With neat sketches describe the symmetry elements and forms of the normal class of the isometric system. Name three minerals belonging to this class.

The Isometric System: An Overview

The isometric system is defined by three equal axes (a = b = c) intersecting at right angles (α = β = γ = 90°). This leads to a high degree of symmetry, making it relatively simple to visualize and analyze. The normal class within the isometric system exhibits the highest symmetry, possessing all possible symmetry elements.
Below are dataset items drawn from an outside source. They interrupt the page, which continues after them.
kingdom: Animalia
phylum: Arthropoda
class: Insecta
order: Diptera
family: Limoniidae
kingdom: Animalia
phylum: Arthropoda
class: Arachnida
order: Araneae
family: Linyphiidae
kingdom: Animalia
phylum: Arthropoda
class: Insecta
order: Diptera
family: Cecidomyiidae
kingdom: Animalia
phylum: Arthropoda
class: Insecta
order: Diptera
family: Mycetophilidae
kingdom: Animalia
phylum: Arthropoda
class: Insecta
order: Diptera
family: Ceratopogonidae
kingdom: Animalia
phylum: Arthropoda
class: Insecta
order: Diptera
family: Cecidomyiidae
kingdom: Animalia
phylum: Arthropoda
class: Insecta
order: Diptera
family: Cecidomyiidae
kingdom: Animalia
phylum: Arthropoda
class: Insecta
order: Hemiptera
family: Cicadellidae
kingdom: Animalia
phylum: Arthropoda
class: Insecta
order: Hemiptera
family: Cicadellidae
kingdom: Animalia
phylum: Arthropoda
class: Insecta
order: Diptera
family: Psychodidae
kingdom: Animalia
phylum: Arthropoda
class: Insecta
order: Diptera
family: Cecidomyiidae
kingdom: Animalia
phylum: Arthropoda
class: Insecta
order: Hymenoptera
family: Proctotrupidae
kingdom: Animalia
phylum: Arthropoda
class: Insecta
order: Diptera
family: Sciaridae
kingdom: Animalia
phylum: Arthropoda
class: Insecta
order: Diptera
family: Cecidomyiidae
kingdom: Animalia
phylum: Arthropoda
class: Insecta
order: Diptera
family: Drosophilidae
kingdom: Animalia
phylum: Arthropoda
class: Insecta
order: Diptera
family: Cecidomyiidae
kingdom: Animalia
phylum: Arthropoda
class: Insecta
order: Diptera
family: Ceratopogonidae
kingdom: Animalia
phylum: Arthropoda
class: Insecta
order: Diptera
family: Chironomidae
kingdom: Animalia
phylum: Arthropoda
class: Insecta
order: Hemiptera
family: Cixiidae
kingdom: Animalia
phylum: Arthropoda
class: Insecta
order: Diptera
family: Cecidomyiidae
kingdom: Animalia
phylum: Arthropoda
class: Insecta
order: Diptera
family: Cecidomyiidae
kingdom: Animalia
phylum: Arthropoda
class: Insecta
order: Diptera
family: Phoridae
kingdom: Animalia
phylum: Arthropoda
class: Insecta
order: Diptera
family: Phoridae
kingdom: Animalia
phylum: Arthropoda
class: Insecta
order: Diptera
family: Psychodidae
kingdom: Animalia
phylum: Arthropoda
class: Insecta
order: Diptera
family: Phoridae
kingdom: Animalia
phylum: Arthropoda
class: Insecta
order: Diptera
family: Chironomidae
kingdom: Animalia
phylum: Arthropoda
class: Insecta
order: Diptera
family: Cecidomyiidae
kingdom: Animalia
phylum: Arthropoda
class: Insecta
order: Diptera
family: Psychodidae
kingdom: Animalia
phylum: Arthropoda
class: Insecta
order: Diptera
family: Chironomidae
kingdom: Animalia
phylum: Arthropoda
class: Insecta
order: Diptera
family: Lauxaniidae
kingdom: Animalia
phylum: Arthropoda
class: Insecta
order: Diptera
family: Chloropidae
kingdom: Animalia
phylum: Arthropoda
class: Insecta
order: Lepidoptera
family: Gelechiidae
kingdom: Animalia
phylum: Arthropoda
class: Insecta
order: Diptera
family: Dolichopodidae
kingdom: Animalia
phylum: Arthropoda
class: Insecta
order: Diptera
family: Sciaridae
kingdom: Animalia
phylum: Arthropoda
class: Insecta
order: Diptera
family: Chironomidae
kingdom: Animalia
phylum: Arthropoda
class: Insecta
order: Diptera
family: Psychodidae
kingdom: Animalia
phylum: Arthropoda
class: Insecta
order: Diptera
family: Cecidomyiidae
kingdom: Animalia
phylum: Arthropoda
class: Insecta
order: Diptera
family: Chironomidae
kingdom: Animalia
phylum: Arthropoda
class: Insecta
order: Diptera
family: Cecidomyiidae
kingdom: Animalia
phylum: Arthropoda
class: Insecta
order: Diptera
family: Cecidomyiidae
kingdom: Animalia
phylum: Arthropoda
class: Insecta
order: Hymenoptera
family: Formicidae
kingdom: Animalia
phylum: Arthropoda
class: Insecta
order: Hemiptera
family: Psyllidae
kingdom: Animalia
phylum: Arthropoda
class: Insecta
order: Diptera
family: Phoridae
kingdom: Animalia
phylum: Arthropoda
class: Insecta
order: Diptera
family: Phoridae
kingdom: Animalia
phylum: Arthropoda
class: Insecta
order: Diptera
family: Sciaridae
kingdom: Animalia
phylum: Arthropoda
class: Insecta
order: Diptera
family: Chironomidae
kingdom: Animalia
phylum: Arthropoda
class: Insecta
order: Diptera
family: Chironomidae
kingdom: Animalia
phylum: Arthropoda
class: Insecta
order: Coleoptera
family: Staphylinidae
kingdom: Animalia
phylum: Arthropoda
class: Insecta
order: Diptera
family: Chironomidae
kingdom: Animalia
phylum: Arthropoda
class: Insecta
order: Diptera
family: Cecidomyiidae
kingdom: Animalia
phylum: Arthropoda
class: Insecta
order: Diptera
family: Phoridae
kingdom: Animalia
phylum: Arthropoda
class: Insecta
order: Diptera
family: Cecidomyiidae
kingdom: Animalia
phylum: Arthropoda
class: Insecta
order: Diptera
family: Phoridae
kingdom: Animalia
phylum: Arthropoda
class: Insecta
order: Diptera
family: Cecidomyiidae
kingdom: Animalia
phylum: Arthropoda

Symmetry Elements of the Normal Class

Symmetry elements are geometric features that, when applied to a crystal, leave it unchanged. The normal class of the isometric system possesses the following:

1. Center of Symmetry (ī)

A center of symmetry exists if, for every point within the crystal, there is an equivalent point equidistant from the center but on the opposite side. Imagine a line drawn through the center of the crystal; any point on one side has a corresponding point on the other side at the same distance.

2. Rotation Axes

• Three 4-fold Rotation Axes (C₄): These axes pass through the centers of opposite faces of the cube. A rotation of 90° (360°/4) around these axes leaves the crystal unchanged.
• Four 3-fold Rotation Axes (C₃): These axes pass through the centers of opposite edges of the cube. A rotation of 120° (360°/3) around these axes leaves the crystal unchanged.
• Six 2-fold Rotation Axes (C₂): These axes pass through the midpoints of opposite edges of the cube. A rotation of 180° (360°/2) around these axes leaves the crystal unchanged.

3. Planes of Symmetry

• Three Mirror Planes (m) perpendicular to the 4-fold axes: These planes bisect the angles between the 4-fold axes.
• Six Mirror Planes (m) perpendicular to the 2-fold axes: These planes bisect the angles between the 2-fold axes.
• Six Diagonal Mirror Planes (m): These planes cut through the corners of the cube.

4. Other Symmetry Elements (Absent in Normal Class)

The normal class does *not* contain screw axes or glide planes. These are present in other isometric classes (e.g., pedion, ditetragon).

Forms of the Normal Class

The combination of symmetry elements results in specific crystal forms. Common forms include:

• Cube {100}: The most recognizable form, bounded by six square faces.
• Octahedron {111}: Bounded by eight equilateral triangular faces.
• Dodecahedron {211}: Bounded by twelve pentagonal faces.
• Tetrahedron {111}: A simpler form with four triangular faces, often found as inclusions.

Minerals Belonging to the Isometric System (Normal Class)

1. Halite (NaCl): Common rock salt, typically forms cubes.
2. Pyrite (FeS₂): Often forms cubes or octahedra, known as "fool's gold."
3. Garnet (X₃Y₂(SiO₄)₃): Commonly forms dodecahedra, though often imperfectly developed.